-- start of The data --
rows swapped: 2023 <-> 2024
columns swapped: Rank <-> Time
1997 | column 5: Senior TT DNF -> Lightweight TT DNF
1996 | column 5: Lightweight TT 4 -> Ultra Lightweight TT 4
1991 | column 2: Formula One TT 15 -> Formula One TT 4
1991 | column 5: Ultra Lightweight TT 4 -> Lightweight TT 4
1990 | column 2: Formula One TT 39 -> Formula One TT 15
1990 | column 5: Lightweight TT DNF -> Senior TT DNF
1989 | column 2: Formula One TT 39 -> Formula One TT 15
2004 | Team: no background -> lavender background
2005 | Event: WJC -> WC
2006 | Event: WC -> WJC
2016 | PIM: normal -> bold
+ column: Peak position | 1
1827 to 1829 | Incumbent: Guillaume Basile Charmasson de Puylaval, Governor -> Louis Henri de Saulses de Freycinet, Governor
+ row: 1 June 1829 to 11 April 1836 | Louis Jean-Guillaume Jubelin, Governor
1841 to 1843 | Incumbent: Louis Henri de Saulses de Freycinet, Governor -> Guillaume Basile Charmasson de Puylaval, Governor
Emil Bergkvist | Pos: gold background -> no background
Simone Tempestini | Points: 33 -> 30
-- end of The data --
-- start of The data --
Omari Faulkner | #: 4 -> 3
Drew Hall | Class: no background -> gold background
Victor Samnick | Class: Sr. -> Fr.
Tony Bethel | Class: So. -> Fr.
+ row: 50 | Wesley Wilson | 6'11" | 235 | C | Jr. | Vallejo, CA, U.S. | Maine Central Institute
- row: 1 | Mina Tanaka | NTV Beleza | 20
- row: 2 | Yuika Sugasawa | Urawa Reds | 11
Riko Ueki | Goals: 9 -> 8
-- end of The data --
__Stated goal__
Can you return the records word for word, starting at the one that contains "rows swapped: 2023 <-> 2024" and ending at the one that contains "Simone Tempestini | Points: 33 -> 30", with both of those included?

__Expected output__
rows swapped: 2023 <-> 2024
columns swapped: Rank <-> Time
1997 | column 5: Senior TT DNF -> Lightweight TT DNF
1996 | column 5: Lightweight TT 4 -> Ultra Lightweight TT 4
1991 | column 2: Formula One TT 15 -> Formula One TT 4
1991 | column 5: Ultra Lightweight TT 4 -> Lightweight TT 4
1990 | column 2: Formula One TT 39 -> Formula One TT 15
1990 | column 5: Lightweight TT DNF -> Senior TT DNF
1989 | column 2: Formula One TT 39 -> Formula One TT 15
2004 | Team: no background -> lavender background
2005 | Event: WJC -> WC
2006 | Event: WC -> WJC
2016 | PIM: normal -> bold
+ column: Peak position | 1
1827 to 1829 | Incumbent: Guillaume Basile Charmasson de Puylaval, Governor -> Louis Henri de Saulses de Freycinet, Governor
+ row: 1 June 1829 to 11 April 1836 | Louis Jean-Guillaume Jubelin, Governor
1841 to 1843 | Incumbent: Louis Henri de Saulses de Freycinet, Governor -> Guillaume Basile Charmasson de Puylaval, Governor
Emil Bergkvist | Pos: gold background -> no background
Simone Tempestini | Points: 33 -> 30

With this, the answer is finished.